Konstantin von Notz: Es ist eine durchaus ernste Lage. Wir sehen seit vielen Jahren Desinformationskampagnen und andere Einflussnahmeversuche. Wir sehen, wie Social Media ganz bewusst eingesetzt wird, um Stimmung zu machen und zu spalten. Wir erleben auch Angriffe auf unsere kritische Infrastruktur und wissen, dass der frühere Wirecard-Vorstand Jan Marsalek offenbar ein russischer Agent war. Und leider haben wir nicht den Eindruck, dass die Regierung, das Parlament, alle Sicherheitsbehörden oder auch die Medien diese Gefahr erkennen und verstehen.
53, sitzt seit 2009 für die Grünen im Bundestag und ist seit März 2022 Vorsitzender des Kontrollgremiums der Geheimdienste. Dieses kontrolliert die Nachrichtendienste des Bundes.
Hackingattacken auf den Bundestag, der Tiergartenmord, dann der Angriffskrieg gegen die Ukraine: Ist nicht längst klar, was Russland da treibt?
Ich glaube, die Allgemeinheit ist in der Frage, wie aggressiv Russland vorgeht, immer noch sehr naiv. Wir brauchen insgesamt deutlich mehr Wehrhaftigkeit. Voraussetzung dafür ist ein Bewusstsein, dass es ein massives Problem gibt.
Auch die Bundesregierung hat dieses nicht?
In der Wahrnehmung des Gremiums, dem ich vorsitzen darf, ist das die fraktionsübergreifende Meinung. Wir haben das nicht aus Versehen geschrieben.
Zuletzt stand vor allem die Bundeswehr im Fokus, mit dem Taurus-Leak und dem laxen Sicherheitsumgang bei Videokonferenzen.
Das Problem reicht viel tiefer. Der unvorsichtige Umgang mit Geheimschutzsachen ist nur eine Facette. Da müssen zweifellos alle sensibler agieren. Wir brauchen aber insgesamt ein Bewusstsein, dass massive Kampagnen laufen und wir uns dagegen besser schützen müssen.
Was ist Moskaus Ziel?
Es wird immer offensichtlicher, dass Russland massiv Einfluss nimmt, selbst auf Wahlen und Referenden.

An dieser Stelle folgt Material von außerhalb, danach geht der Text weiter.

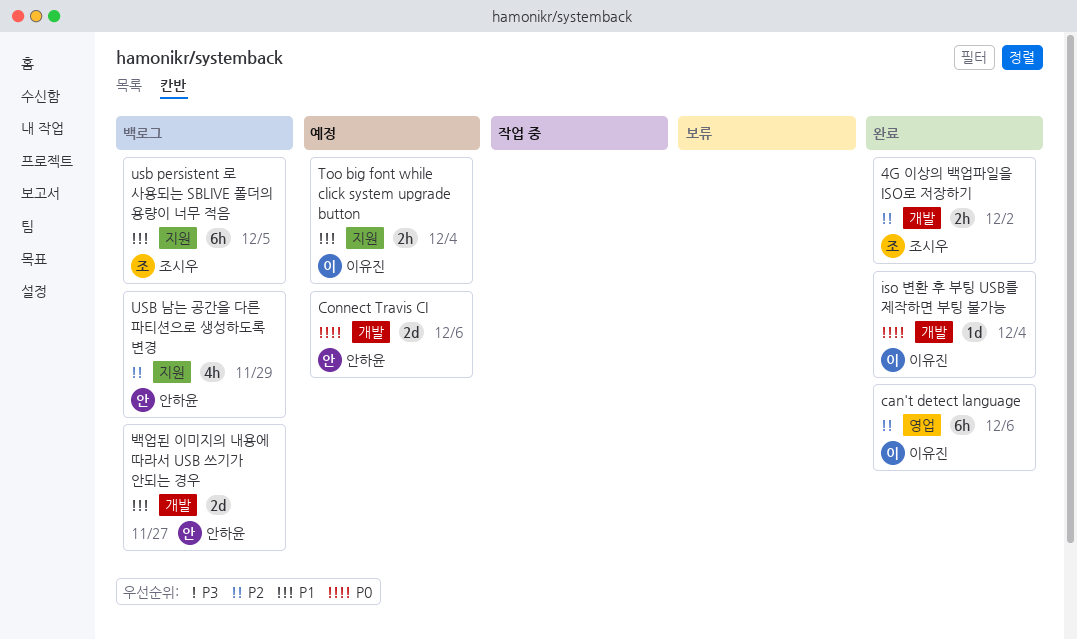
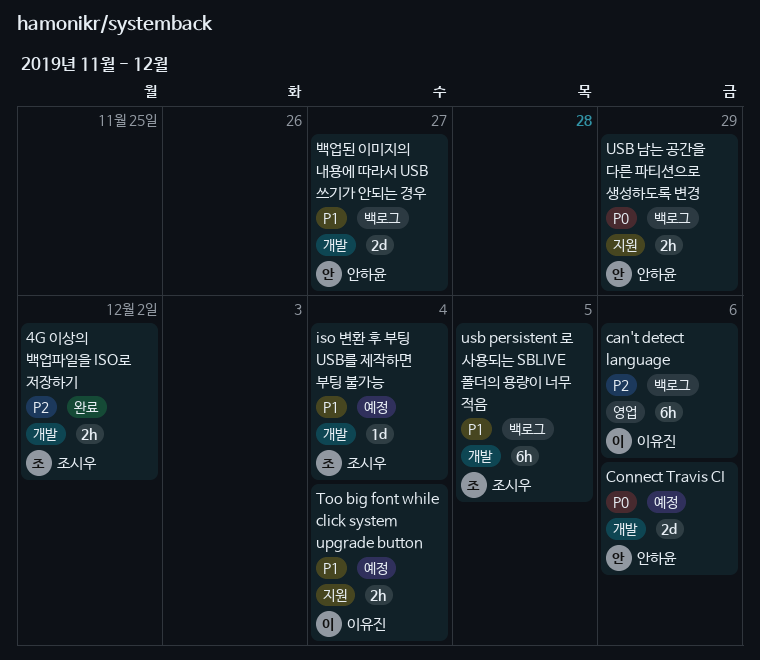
can't detect language, status: 완료 -> 백로그
iso 변환 후 부팅 USB를 제작하면 부팅 불가능, status: 완료 -> 예정
iso 변환 후 부팅 USB를 제작하면 부팅 불가능, owner: 이유진 -> 조시우
iso 변환 후 부팅 USB를 제작하면 부팅 불가능, priority: P0 -> P1
usb persistent 로 사용되는 SBLIVE 폴더의 용량이 너무 적음, label: 지원 -> 개발
USB 남는 공간을 다른 파티션으로 생성하도록 변경, priority: P2 -> P0
USB 남는 공간을 다른 파티션으로 생성하도록 변경, estimate: 4h -> 2h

Wir werden das auch diesmal wieder bei den Europa- und Landtagswahlen erleben. Wenn man Europa destabilisieren will, ist Deutschland einfach ein sehr relevantes Land.
Was droht uns konkret bei den Wahlen in Deutschland?

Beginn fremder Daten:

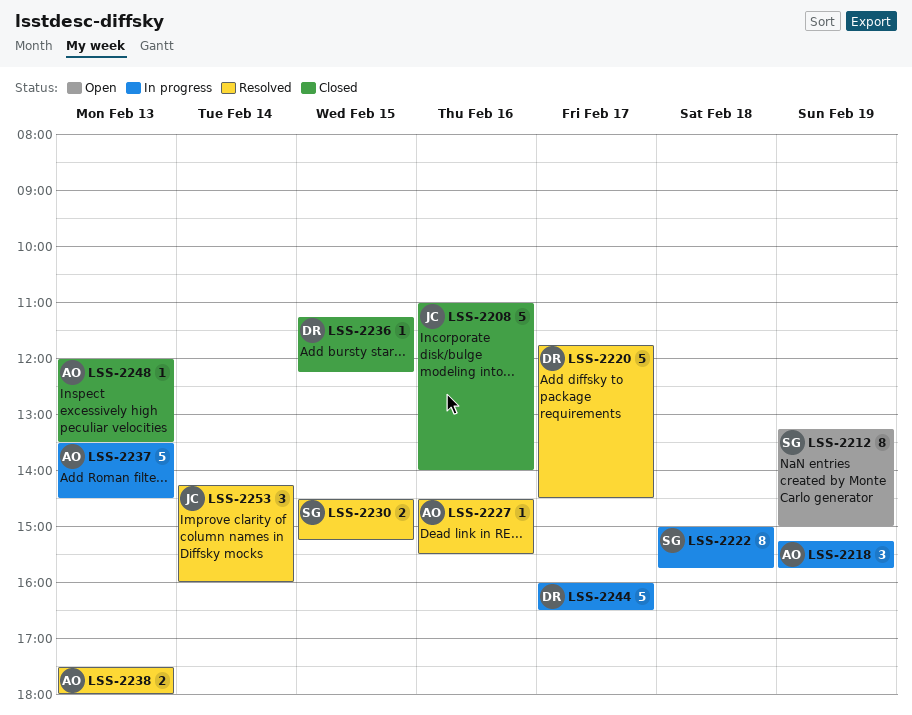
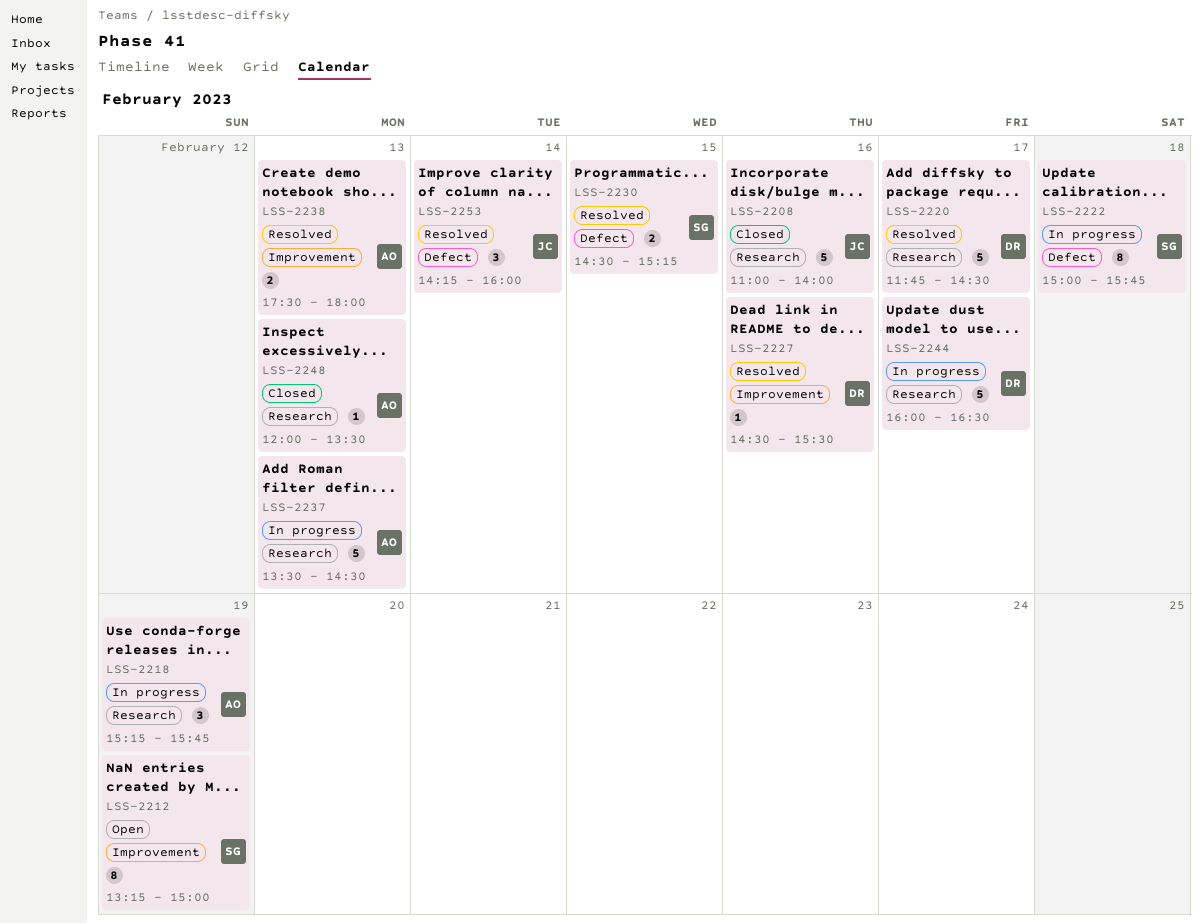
LSS-2227, owner: AO -> DR
LSS-2236: present -> none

Ich habe keine Glaskugel, viele Szenarien sind denkbar: Deepfakes und geleakte Kommunikationen im Vorfeld, Desinformationen über angebliche Wahlmanipulationen, aber auch Angriffe auf die digitalen Übertragungswege von Wahl-Ergebnissen. Wir müssen uns auf all diese Szenarien einstellen. Es geht längst nicht mehr um die Frage, ob Beeinflussungsversuche stattfinden werden, sondern in welcher Intensität.
Welche Rolle spielt dabei die AfD?
Die AfD macht kein Geheimnis daraus, dass sie das Sprachrohr der russischen Propaganda ist. Das ist schon heute im Parlament so und wird auch in den Wahlkämpfen eine massive Rolle spielen. Russland unterstützt solche Parteien gezielt – europaweit. Das Ziel ist, unsere demokratische Gesellschaft zu spalten. Die AfD zeigt sich durchaus erkenntlich, unter anderem durch die Teilnahme an „Wahl-Beobachtermissionen“, bei denen den Wahlen in Russland Scheinlegitimation gegeben wird.
Sehen Sie auch eine direkte Finanzierung der AfD durch Russland?
Das ist eine sehr relevante Frage, die die bestehenden Aufsichtsstrukturen wie die Bundestagsverwaltung und unsere Sicherheitsbehörden beantworten müssen. Bereits bei der vergangenen Bundestagswahl hat es sehr große Kampagnen, auch und vor allem gegen die Grünen gegeben, bei der die Finanzierung bewusst verschleiert war. In unserer Demokratie unterliegen Parteien- und Wahlkampffinanzierung aus gutem Grund Transparenzlogiken, um illegitime Einflussnahme auf den Ausgang von Wahlen zu verhindern.
Was also muss passieren?
Ganz viel.
Was zuerst?
Zuerst müssen wir an die Social-Media-Plattformen ran, die sich bis heute oftmals nicht an geltendes Recht halten. Hier braucht es scharfe Kontrolle durch unabhängige Aufsichtsstrukturen, die auch deutliche Sanktionen aussprechen können. Der Digital Services Act der EU sieht diese vor. Rechtsextreme und andere Demokratiefeinde konnten den Mangel an Regulierung viel zu lange für ihre verfassungsfeindliche Agenda nutzen. Sie machen überhaupt keinen Hehl daraus, dass sie TikTok für den Volksempfänger unserer Zeit halten. Da muss man allein schon aus Gründen des Jugendschutzes handeln.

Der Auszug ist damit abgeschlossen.